При выделении РНК с использованием сорбента Silica проходило в несколько этапов, включающих лизирование клеточного материала, двухкратное отмывание РНК от клеточных включений (примесей).
При выделении методом нуклеосорбции к пробе объемом 150 мкл добавляли 600 мкл, лизирующего буфера, содержащего гуанидин тиоционат (ГТЦ). Затем к полученной смеси добавлялся сорбент (20 мкл) и пробу инкубировали при комнатной температуре в течение 5 мин, после чего сорбент осаждали центрифугированием (6-14 тыс.об.мин., 10 сек). Супернатант удаляли, сорбант ресуспендировали в отмывочном буфере, содержащем ГТЦ, после чего проводили центрифугирование при тех же режимах и супернатант удаляли. Затем сорбент ресуспендировали в 70% этаноле, осаждали при тех же условиях, супернатант удаляли, после чего сушили в пробирке с открытой крышкой при температуре 56С в течение 5 мин. Затем к сорбанту добавляли 40 мкл деионизованной воды, ресуспендировали и оставляли в термостате при температуре 56 С на 5 мин. После чего пробу центрифугировали и супернатант использовали для синтеза кДНК и ПЦР. Такое выделение является более трудоемким и длительным методом по сравнению с вышеописанным.
При сравнительной оценке методов получения суммарной РНК установлено, что применение фенола позволяет получать большие количества суммарной РІЖ. Однако при синтезе кДНК и постановке ПЦР нуклеиновую кислоту приходится разводить в десятки раз, чтобы избежать ингибирования реакции. При выделении РНК на сорбенте убираются ингибиторы реакции и количество получаемого материала для проведения дальнейшей работы получается стандартным. Поэтому в дальнейшей работе мы использовали при выделении РНК этот метод.
При выделении суммарной РНК из проб органов инфицированных рыб установлено, что для диагностических исследований лучше всего использовать почки и селезенку, так как эти органы в первую очередь поражаются возбудителем ВГС рыб.
Возбудитель ВГС рыб также выявлен во всех органах и тканях инфицированных рыб, поэтому в качестве исходного материала для выявления вирусной геморрагической септицемии рыб был также использован общий пул органного материла, а также жабры и жаберные крышки. С этой целью органный материал взвешивали, размельчали и гомогенизировали в lxSTE буфере (рН 7,6) в отношении 1:9. 4.2.2. Подбор праймеров
Для разработки набора препаратов для идентификации возбудителя вирусной геморрагической септицемии рыб методом полимеразной цепной реакции необходимо было определить участок генома, структура которого с— одной стороны была бы достаточно вариабельной для надежной дифференциации данного вируса от других представителей рода Novirhabdovirus, а с другой стороны являлась бы достаточно консервативной, чтобы фиксировать структурные изменения и существенные этапы генетической модификации вируса, обусловленные различными селективными факторами.

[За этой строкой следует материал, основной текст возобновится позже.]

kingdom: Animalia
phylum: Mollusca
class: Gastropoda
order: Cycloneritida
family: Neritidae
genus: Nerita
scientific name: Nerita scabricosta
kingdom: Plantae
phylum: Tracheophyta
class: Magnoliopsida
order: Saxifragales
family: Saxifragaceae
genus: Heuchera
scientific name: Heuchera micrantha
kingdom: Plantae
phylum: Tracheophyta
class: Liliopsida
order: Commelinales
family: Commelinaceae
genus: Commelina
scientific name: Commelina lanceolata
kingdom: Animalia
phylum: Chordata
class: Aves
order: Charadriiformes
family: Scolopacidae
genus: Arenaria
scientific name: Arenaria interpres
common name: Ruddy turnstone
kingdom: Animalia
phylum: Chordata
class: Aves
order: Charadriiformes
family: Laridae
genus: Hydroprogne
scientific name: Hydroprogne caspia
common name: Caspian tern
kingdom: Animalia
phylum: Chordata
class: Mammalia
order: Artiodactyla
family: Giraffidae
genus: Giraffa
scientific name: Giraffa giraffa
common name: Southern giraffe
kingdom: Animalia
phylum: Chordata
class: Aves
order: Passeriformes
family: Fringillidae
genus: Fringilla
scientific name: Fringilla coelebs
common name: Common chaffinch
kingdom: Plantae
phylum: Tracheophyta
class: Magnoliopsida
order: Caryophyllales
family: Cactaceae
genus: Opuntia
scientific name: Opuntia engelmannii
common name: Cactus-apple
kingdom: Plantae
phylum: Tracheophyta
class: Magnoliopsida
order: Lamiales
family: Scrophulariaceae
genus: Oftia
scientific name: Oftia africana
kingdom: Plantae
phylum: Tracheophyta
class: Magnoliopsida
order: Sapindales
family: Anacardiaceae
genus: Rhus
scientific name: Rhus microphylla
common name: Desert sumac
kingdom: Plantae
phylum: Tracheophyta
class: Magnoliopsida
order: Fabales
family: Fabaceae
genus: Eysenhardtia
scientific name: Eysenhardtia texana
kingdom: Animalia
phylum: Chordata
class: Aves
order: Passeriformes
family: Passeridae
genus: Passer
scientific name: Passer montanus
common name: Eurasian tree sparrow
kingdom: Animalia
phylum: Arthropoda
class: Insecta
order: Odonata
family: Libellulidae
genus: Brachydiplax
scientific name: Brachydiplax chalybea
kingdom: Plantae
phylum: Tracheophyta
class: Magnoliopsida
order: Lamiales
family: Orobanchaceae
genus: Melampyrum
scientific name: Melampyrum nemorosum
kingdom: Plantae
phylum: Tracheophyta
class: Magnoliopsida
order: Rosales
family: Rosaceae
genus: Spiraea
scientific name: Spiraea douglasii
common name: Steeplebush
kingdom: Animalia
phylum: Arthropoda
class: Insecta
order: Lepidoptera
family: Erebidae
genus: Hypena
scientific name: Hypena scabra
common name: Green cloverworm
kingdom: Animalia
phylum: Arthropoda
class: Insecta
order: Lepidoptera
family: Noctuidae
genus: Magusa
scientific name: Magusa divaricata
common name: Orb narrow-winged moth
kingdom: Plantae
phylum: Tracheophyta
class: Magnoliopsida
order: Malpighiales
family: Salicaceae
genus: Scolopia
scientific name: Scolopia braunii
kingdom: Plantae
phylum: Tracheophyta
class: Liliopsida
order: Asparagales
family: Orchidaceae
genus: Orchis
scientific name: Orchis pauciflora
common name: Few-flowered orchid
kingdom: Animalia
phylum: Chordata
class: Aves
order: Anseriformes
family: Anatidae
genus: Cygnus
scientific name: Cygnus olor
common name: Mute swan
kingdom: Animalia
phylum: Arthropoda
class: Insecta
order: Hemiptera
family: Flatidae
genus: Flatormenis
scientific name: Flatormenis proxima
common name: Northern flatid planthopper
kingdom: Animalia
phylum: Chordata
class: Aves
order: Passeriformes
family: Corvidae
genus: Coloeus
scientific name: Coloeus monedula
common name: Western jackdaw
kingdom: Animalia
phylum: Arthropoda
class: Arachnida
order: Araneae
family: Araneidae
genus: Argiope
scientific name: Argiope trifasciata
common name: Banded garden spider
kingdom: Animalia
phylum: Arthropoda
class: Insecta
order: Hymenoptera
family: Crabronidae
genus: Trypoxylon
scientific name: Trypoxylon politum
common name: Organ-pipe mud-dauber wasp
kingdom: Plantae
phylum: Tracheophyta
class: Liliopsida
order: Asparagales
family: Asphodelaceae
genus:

Подбор праймеров осуществляли на основе анализа нуклеотидных последовательностей возбудителя вирусной геморрагической септицемии рыб, имеющихся в генбанке. Нуклеотидные последовательности генов, кодирующих нуклеопротеин и гликопротеин, были проанализированы с помощью компьютерной программы «BioEdit». При ее помощи были найдены 100% гомологичные участки в последовательностях данных генов, на которые были рассчитаны олигонкулеотиды при помощи другой компьютерной программы «OLIGO 6.0». Праймеры были оптимизированы таким образом, чтобы обеспечить комплементарное взаимодействие с возможно большим количеством матриц, принадлежащих всем представителям рода Novirhabdovirus семейства Rhabdoviridae. Локализация праймеров на геноме и расчетные длины специфических продуктов ПЦР приводятся на рис. 4.4.